- _REQUIREMENT 1_: According to the passage on specialty drug costs, what did the Affordable Care Act direct the FDA to create?
- _REQUIREMENT 2_: Carry on the passage on specialty drug costs and biosimilars from where it stops.

══ PASSAGE

Distribution channels also offer an area for managing cost. For some products, payers are seeking to limit the type and number of pharmacies that can distribute a specialty pharmaceutical to patients in order to gain economies of scale and concentrate purchasing power. These limited networks may also be able to improve the ability of health plans to implement care protocols, improve adherence, avoid product waste, and implement FDA-required use plans. These efforts to limit who can distribute specialty pharmaceuticals often clash with the interests of retail pharmacist and physician business models built, in part, on the revenue from administering specialty drugs.

  1. Biosimilars 

The Affordable Care Act directed the FDA to create a new approval pathway to allow the sale of clinically-equivalent versions of biologically-derived therapies known as biologics. Patient advocates and payers hope that the introduction of these follow-on versions of biologics – known as biosimilars – will force prices down in the same way that generic drugs compete with traditional brand-name drugs. In the United States to date, there have been no medicines approved under this new authority, and many experts believe that, even once approved, biosimilars will offer cost savings but not of the magnitude seen with generics. Nevertheless, some are concerned that patients will be switched to biosimilars, with or without their knowledge, which may not achieve the same results as the original drugs.

════
══ DATA FOR REVIEW

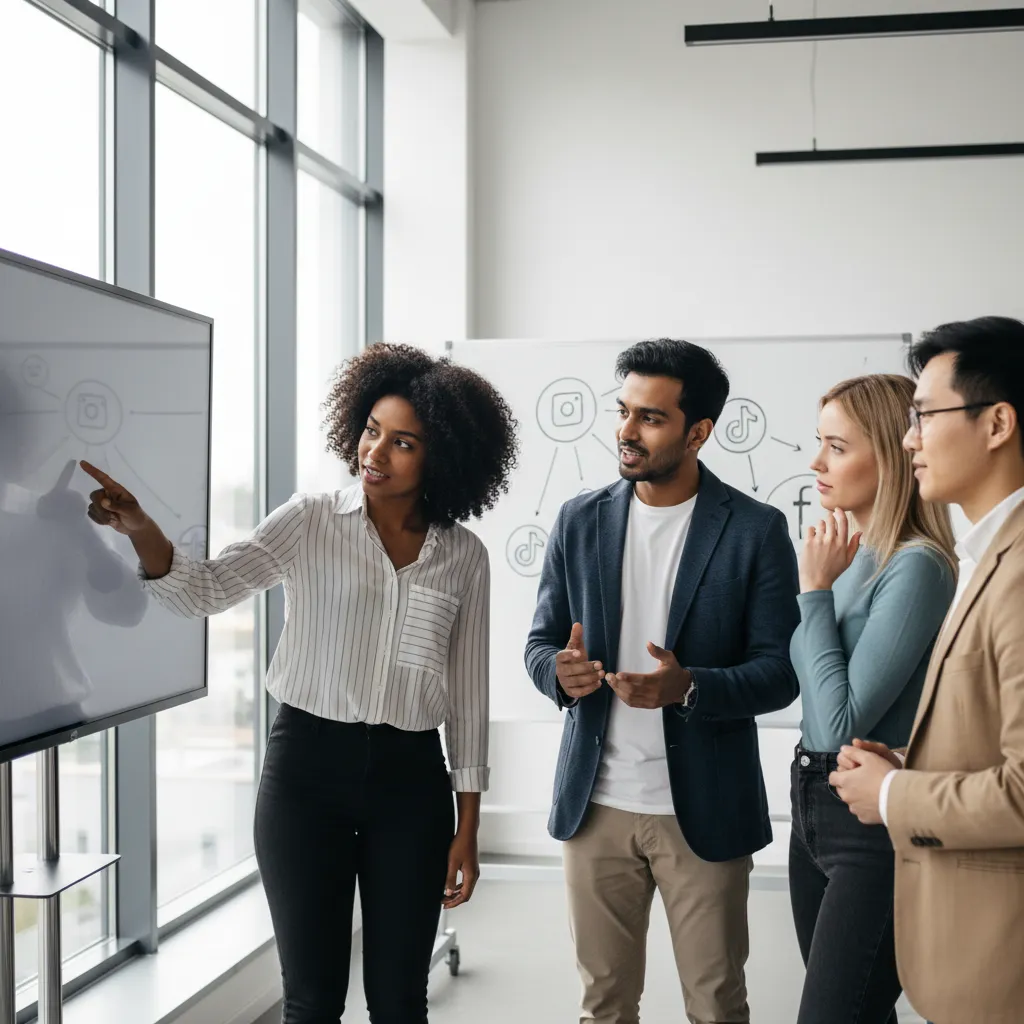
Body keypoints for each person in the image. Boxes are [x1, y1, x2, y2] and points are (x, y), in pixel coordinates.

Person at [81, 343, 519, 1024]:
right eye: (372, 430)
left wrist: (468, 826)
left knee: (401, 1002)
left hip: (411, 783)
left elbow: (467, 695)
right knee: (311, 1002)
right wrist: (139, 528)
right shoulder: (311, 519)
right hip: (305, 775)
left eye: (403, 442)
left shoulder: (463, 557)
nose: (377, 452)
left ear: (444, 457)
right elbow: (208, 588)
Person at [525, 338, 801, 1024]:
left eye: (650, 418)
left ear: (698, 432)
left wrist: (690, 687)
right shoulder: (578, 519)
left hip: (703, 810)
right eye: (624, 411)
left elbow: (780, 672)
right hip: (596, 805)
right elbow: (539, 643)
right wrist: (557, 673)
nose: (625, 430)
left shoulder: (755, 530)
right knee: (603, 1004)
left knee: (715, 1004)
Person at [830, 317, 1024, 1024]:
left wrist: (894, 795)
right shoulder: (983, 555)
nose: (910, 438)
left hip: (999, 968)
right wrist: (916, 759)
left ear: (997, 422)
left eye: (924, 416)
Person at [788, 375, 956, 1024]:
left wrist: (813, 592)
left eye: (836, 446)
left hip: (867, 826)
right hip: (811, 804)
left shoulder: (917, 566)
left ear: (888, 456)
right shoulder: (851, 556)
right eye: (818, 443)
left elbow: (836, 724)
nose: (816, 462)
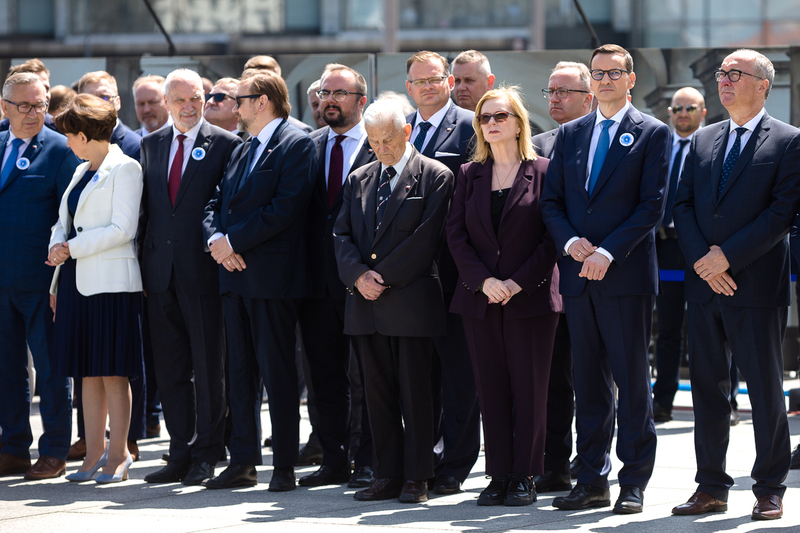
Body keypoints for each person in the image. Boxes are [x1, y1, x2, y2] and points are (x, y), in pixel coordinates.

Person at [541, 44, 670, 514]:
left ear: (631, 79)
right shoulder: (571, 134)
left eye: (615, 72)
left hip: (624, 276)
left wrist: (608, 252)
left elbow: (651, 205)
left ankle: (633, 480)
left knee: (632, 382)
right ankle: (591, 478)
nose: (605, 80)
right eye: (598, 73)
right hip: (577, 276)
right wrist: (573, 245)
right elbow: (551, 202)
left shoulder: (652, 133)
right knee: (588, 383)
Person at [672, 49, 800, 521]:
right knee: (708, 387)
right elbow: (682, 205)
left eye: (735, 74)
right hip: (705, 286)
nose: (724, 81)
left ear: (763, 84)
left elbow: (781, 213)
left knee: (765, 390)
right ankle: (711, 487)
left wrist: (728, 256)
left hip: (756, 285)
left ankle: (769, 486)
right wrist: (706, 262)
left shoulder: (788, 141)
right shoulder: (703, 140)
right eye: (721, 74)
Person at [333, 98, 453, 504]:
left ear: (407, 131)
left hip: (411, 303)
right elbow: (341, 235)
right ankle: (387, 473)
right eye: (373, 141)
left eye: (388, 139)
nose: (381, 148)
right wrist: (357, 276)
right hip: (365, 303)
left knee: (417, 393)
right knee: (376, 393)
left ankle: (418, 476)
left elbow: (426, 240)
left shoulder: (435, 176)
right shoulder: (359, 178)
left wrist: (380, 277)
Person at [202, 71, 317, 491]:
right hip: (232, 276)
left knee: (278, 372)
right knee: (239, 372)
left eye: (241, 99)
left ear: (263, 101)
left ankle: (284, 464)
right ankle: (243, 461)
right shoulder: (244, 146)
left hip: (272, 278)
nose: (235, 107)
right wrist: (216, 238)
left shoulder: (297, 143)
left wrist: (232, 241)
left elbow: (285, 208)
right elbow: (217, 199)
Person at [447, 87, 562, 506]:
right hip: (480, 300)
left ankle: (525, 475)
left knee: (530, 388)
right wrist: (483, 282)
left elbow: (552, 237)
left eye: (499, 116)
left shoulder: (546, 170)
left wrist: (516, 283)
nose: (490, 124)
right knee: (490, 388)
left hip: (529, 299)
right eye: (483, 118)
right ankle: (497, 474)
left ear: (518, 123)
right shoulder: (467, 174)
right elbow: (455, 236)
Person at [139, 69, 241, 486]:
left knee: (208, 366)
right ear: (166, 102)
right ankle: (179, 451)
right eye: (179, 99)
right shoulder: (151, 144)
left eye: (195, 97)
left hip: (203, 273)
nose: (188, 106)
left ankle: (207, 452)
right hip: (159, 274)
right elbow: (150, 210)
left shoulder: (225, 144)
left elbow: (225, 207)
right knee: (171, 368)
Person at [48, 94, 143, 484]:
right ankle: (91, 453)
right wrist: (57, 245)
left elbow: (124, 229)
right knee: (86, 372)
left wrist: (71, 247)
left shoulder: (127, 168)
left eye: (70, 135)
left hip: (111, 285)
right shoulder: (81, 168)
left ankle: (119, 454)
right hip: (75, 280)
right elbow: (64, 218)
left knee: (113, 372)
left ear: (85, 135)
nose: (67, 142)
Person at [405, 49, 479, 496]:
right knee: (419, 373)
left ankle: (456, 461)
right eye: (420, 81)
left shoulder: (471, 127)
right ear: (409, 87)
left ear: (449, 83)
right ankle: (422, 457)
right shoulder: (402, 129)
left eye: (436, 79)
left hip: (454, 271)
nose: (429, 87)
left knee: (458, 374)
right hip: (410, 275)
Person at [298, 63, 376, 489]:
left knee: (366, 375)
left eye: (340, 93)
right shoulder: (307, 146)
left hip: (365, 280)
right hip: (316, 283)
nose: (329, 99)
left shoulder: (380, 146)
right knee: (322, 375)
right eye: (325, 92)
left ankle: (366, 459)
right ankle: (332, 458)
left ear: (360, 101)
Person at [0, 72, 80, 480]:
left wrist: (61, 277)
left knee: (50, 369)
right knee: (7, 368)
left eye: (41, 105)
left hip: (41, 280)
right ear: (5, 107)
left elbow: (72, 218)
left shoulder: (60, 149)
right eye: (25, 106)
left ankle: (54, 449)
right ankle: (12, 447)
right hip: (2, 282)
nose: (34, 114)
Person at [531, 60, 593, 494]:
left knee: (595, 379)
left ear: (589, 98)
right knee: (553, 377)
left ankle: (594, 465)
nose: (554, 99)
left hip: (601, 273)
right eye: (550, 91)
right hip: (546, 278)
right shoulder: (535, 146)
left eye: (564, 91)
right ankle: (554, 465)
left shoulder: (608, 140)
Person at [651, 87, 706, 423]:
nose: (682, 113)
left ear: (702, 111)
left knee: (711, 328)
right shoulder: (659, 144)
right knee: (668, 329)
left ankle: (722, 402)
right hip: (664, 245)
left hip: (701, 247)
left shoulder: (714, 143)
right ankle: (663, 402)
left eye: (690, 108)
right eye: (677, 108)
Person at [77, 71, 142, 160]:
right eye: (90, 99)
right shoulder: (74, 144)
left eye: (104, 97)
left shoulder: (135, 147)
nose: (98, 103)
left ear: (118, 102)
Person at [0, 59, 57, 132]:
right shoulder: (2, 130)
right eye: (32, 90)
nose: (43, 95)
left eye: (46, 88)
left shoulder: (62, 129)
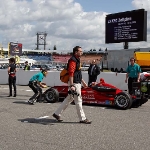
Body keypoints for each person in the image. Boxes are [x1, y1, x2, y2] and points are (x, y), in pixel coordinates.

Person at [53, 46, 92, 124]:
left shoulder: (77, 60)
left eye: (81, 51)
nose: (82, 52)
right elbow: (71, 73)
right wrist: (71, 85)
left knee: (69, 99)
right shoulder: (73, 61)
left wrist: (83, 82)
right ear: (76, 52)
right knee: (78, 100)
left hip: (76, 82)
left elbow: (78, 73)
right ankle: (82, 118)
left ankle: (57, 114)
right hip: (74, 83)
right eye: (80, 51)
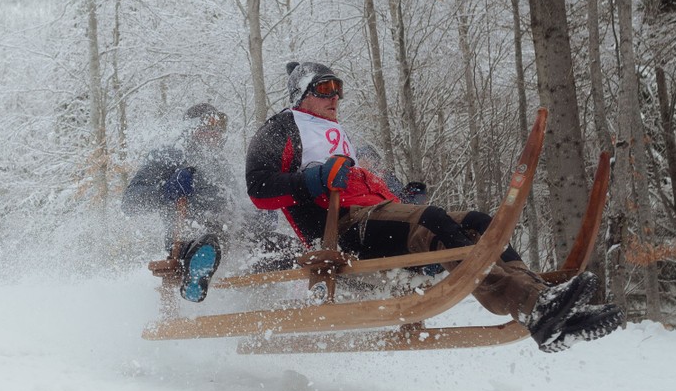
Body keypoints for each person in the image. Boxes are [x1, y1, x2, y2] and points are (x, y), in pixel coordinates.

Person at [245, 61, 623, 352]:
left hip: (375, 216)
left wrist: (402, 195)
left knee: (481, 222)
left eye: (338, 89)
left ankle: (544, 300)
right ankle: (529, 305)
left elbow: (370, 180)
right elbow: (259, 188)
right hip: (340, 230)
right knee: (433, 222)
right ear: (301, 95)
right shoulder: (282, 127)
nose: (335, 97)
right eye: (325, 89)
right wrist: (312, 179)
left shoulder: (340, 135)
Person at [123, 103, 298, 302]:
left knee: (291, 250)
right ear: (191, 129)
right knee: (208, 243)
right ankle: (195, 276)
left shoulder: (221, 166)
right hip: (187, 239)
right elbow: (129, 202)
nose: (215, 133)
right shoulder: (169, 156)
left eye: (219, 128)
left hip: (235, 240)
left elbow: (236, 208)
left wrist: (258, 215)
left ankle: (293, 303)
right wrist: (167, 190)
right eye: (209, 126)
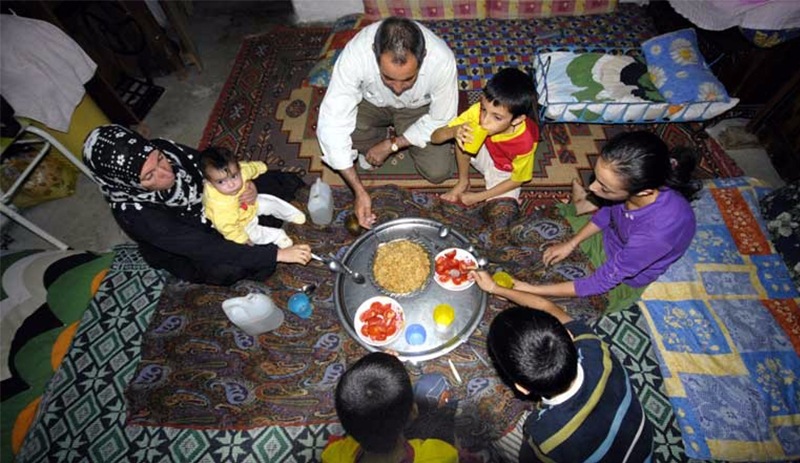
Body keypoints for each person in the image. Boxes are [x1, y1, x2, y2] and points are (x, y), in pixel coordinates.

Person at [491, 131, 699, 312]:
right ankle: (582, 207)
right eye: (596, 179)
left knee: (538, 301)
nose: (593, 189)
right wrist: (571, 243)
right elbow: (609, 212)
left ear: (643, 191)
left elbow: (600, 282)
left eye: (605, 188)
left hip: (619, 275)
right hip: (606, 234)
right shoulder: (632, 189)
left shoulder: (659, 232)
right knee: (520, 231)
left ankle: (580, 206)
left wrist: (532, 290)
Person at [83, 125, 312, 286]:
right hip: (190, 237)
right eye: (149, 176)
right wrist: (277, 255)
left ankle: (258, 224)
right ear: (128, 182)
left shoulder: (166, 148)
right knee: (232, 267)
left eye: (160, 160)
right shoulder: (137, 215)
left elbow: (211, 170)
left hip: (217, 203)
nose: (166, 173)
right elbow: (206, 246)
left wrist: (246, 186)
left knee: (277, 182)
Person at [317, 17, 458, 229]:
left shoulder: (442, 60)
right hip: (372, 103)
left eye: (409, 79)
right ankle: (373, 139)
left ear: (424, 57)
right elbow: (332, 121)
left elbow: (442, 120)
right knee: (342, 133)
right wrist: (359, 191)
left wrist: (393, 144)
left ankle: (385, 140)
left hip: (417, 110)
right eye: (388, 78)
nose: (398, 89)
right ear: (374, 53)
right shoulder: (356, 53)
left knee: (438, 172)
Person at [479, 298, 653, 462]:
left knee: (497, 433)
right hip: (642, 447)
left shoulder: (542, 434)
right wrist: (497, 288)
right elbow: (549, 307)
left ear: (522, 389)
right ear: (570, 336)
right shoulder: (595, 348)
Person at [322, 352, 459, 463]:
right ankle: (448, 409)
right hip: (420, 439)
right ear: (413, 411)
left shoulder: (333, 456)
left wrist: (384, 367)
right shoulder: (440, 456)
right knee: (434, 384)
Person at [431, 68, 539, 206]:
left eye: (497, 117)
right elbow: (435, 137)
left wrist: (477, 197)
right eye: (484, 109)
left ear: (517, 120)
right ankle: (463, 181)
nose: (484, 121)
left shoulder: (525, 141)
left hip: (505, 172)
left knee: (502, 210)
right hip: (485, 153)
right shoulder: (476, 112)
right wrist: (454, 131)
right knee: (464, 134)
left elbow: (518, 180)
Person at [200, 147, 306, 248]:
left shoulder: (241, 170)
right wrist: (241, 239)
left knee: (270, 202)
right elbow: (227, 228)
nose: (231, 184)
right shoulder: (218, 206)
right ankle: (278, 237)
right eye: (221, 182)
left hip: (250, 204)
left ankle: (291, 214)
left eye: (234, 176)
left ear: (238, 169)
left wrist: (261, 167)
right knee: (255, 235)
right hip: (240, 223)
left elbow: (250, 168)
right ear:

════

- _TASK OUTPUT 1_: A new approval pathway to allow the sale of clinically-equivalent versions of biologically-derived therapies known as biologics.

- _TASK OUTPUT 2_:
  1. Comparative Effectiveness 

The growth in the use of comparative effectiveness review has created another tool to control the growth of specialty pharmaceutical costs. Proponents believe that comparative effectiveness review can provide information that will allow payers to deny coverage appropriately for products that cost more than alternatives but do not provide any additional clinical value. Opponents question whether such reviews, especially those conducted by payers, can be unbiased and whether these population-based analyses take into account that how individual patients respond to treatment varies.

Pressure from individual patients and patient advocates, as well as limited resources, has restricted the ability of comparative effectiveness review to alter coverage significantly for specialty pharmaceuticals. Such review is not currently allowed in Medicare Part B but may be considered by Medicare Part D drug plans and private health plans.

What’s Next?

Given that the growth of the specialty pharmaceutical market is expected to continue for many years, discussions about the right balance between cost containment and patient access will continue. These discussions will play out in private forums among payers and specialty pharmaceutical manufacturers. They also will spill over into public debates over the role of government in encouraging policies that will impact specialty pharmaceutical access and cost.

The Patient-Centered Outcomes Research Institute, created by the Affordable Care Act, could be a significant new source of funding for research on the effectiveness of specialty pharmaceuticals, although such studies are often costly and difficult. In addition, the Independent Payment Advisory Board (IPAB), also created by the ACA, has the potential to authorize changes in the Medicare program to reduce payments for specialty medicines. However, as of now, the law has not triggered IPAB’s authority to act.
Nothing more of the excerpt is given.